To call sample swaps given CrosscheckFingerprints and OICR metadata.
CrosscheckFingerprints is designed to call swaps, but two of its limitations prevent that for OICR:
- Grouping samples from the same individual can only be done from the header of the input VCF files. OICR does not encode donor information there.
- There is a single LOD cutoff. If LOD is above, samples are expected to match. The single cutoff works poorly for libraries other than Whole Genome. These libraries tend to have a LOD randomly distributed around an LOD score of 0. OICR needs to pick a range for LOD cutoffs and those ranges need to depend on library type input.
- Ambiguous LOD: an inclusive range that includes an LOD score of 0
- Donor: an individual, a patient.
- Library: sequenced and aligned to generate the BAM file
- Library Design: two letter for library: whole genome (WG), whole transcriptome (WT), etc
- Match: the caller calculates that two libraries are expected to have come from the same donor
- Swap: the donors aren't equal when a match was called or the donors are equal when a match was not called
OICR metadata is expected to be in a JSON file (example).
The mandatory fields are:
- donor: used to detect swaps
- library_name: used to exclude libraries matching themselves
- library_design: to assign ambiguous LOD range
- lims_id: unique key
- merge_key: link OICR metadata to the CrosscheckFingerprints
LEFT_GROUP_VALUE
andRIGHT_GROUP_VALUE
columns - batches: list of batches the library is in
Ambiguous range is defined for each library design pair in a JSON file (example).

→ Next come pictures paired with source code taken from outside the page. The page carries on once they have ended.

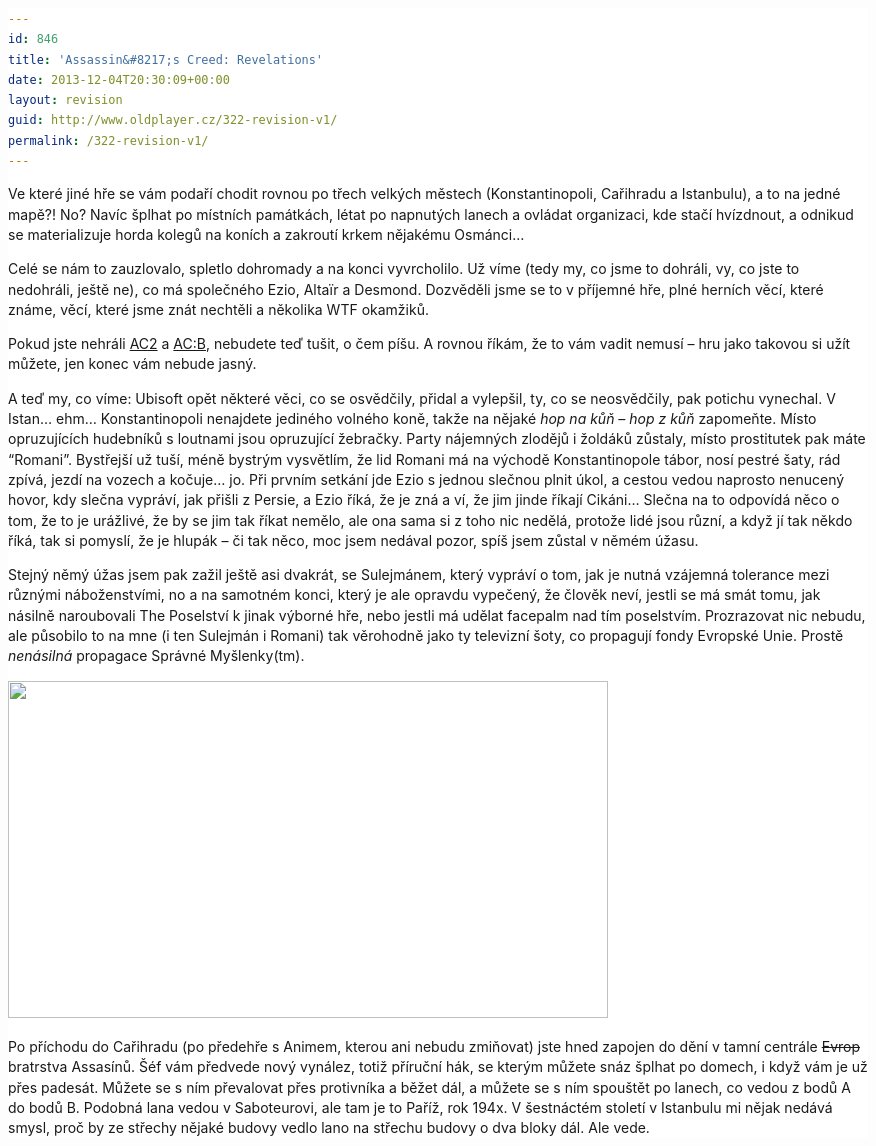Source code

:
 ```yaml
---
id: 846
title: 'Assassin&#8217;s Creed: Revelations'
date: 2013-12-04T20:30:09+00:00
layout: revision
guid: http://www.oldplayer.cz/322-revision-v1/
permalink: /322-revision-v1/
---
```

Ve které jiné hře se vám podaří chodit rovnou po třech velkých městech (Konstantinopoli, Cařihradu a Istanbulu), a to na jedné mapě?! No? Navíc šplhat po místních památkách, létat po napnutých lanech a ovládat organizaci, kde stačí hvízdnout, a odnikud se materializuje horda kolegů na koních a zakroutí krkem nějakému Osmánci&#8230;



Celé se nám to zauzlovalo, spletlo dohromady a na konci vyvrcholilo. Už víme (tedy my, co jsme to dohráli, vy, co jste to nedohráli, ještě ne), co má společného Ezio, Altaïr a Desmond. Dozvěděli jsme se to v příjemné hře, plné herních věcí, které známe, věcí, které jsme znát nechtěli a několika WTF okamžiků.

Pokud jste nehráli [AC2](http://www.oldplayer.cz/assassins-creed-ii) a [AC:B](http://www.oldplayer.cz/assassins-creed-brotherhood/), nebudete teď tušit, o čem píšu. A rovnou říkám, že to vám vadit nemusí &#8211; hru jako takovou si užít můžete, jen konec vám nebude jasný.

A teď my, co víme: Ubisoft opět některé věci, co se osvědčily, přidal a vylepšil, ty, co se neosvědčily, pak potichu vynechal. V Istan&#8230; ehm&#8230; Konstantinopoli nenajdete jediného volného koně, takže na nějaké _hop na kůň &#8211; hop z kůň_ zapomeňte. Místo opruzujících hudebníků s loutnami jsou opruzující žebračky. Party nájemných zlodějů i žoldáků zůstaly, místo prostitutek pak máte &#8220;Romani&#8221;. Bystřejší už tuší, méně bystrým vysvětlím, že lid Romani má na východě Konstantinopole tábor, nosí pestré šaty, rád zpívá, jezdí na vozech a kočuje&#8230; jo. Při prvním setkání jde Ezio s jednou slečnou plnit úkol, a cestou vedou naprosto nenucený hovor, kdy slečna vypráví, jak přišli z Persie, a Ezio říká, že je zná a ví, že jim jinde říkají Cikáni&#8230; Slečna na to odpovídá něco o tom, že to je urážlivé, že by se jim tak říkat nemělo, ale ona sama si z toho nic nedělá, protože lidé jsou různí, a když jí tak někdo říká, tak si pomyslí, že je hlupák &#8211; či tak něco, moc jsem nedával pozor, spíš jsem zůstal v němém úžasu.

Stejný němý úžas jsem pak zažil ještě asi dvakrát, se Sulejmánem, který vypráví o tom, jak je nutná vzájemná tolerance mezi různými náboženstvími, no a na samotném konci, který je ale opravdu vypečený, že člověk neví, jestli se má smát tomu, jak násilně naroubovali The Poselství k jinak výborné hře, nebo jestli má udělat facepalm nad tím poselstvím. Prozrazovat nic nebudu, ale působilo to na mne (i ten Sulejmán i Romani) tak věrohodně jako ty televizní šoty, co propagují fondy Evropské Unie. Prostě _nenásilná_ propagace Správné Myšlenky(tm).

[<img class="aligncenter size-large wp-image-327" title="Assassin_creed_revelations_screenshot_03-640x360" alt="" src="http://www.oldplayer.cz/wp-content/uploads/2013/05/Assassin_creed_revelations_screenshot_03-640x360-600x337.jpg" width="600" height="337" />](http://www.oldplayer.cz/wp-content/uploads/2011/11/Assassin_creed_revelations_screenshot_03-640x360.jpg)

Po příchodu do Cařihradu (po předehře s Animem, kterou ani nebudu zmiňovat) jste hned zapojen do dění v tamní centrále <del>Evrop</del> bratrstva Assasínů. Šéf vám předvede nový vynález, totiž příruční hák, se kterým můžete snáz šplhat po domech, i když vám je už přes padesát. Můžete se s ním převalovat přes protivníka a běžet dál, a můžete se s ním spouštět po lanech, co vedou z bodů A do bodů B. Podobná lana vedou v Saboteurovi, ale tam je to Paříž, rok 194x. V šestnáctém století v Istanbulu mi nějak nedává smysl, proč by ze střechy nějaké budovy vedlo lano na střechu budovy o dva bloky dál. Ale vede.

LOD calls outside the ambiguous range behave same as CrosscheckFingerprints. Libraries from the same donor are expected to have positive LOD and negative LOD if from different donors. If that expectation is broken, a swap is called.
LOD within the ambiguous range is more permissive. Libraries with a positive LOD that don't match are not called as a swap. Libraries with a negative LOD that do match are marked as an expected match.
crosscheck-fingerprint-caller --help
usage: crosscheck_fingerprint_caller [-h] [-a AMBIGUOUS_LOD] [-c OUTPUT_CALLS] [-d OUTPUT_DETAILED] [-s SEPERATOR] metadata files [files ...]
Call swaps from CrosscheckFingerprint output
positional arguments:
metadata JSON file of data to merge into CrosscheckFingerprint files
files One or more CrosscheckFingerprint files
options:
-h, --help show this help message and exit
-a, --ambiguous-lod AMBIGUOUS_LOD
JSON file describing what LOD range is inconclusive for a given library design pairing
-c, --output-calls OUTPUT_CALLS
File path for the output swap calls
-d, --output-detailed OUTPUT_DETAILED
File path for all called matches and swaps
-s, --seperator SEPERATOR
The seperator for splitting batch string into individual batches (default `;`)
The call file contains one row for each unique lims_id
. OICR metadata is preserved.
A swap_call
column is added that is True
if swap is called for that library, False
otherwise.
Contains a row for each library pair which are a match and/or a swap.
OICR metadata is preserved.
_match
string is appended to query library columns to distinguish them from query library columns.
The following columns are added:
- pairwise_swap: is this row a swap
- match_called: is this row a match
- same_batch: did the library pair share at least one batch
- overlap_batch: which batches did the libraries share
- swap_call: the swap call for the query library
A bad sample will be compared to all other samples and cause confusion with interpretation. To exclude such a sample, exclude it from the metadata file. It will be ignored.